PROBLEM REQUIREMENTS | Your answer must contain only the lines from the one containing "State of the Workplace Empathy Study" through the end of the entries below, reproduced character for character.

ENTRIES SHOWN |
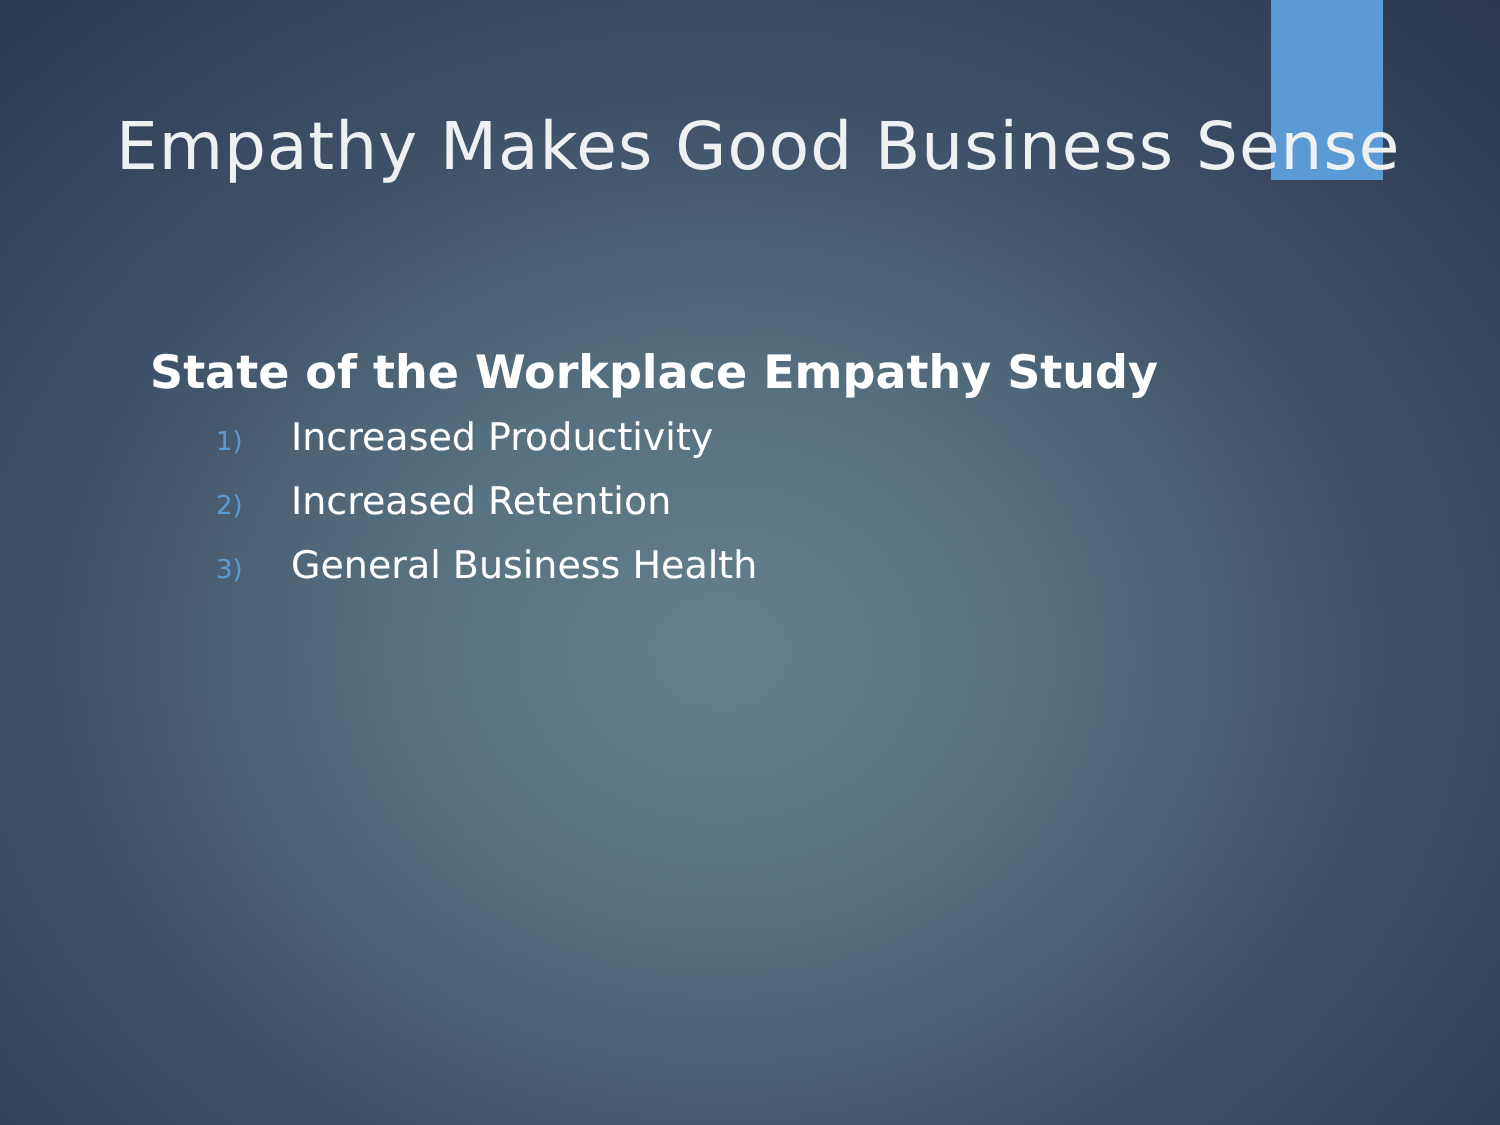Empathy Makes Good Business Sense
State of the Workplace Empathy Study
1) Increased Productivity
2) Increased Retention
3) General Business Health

RESPONSE |
State of the Workplace Empathy Study
1) Increased Productivity
2) Increased Retention
3) General Business Health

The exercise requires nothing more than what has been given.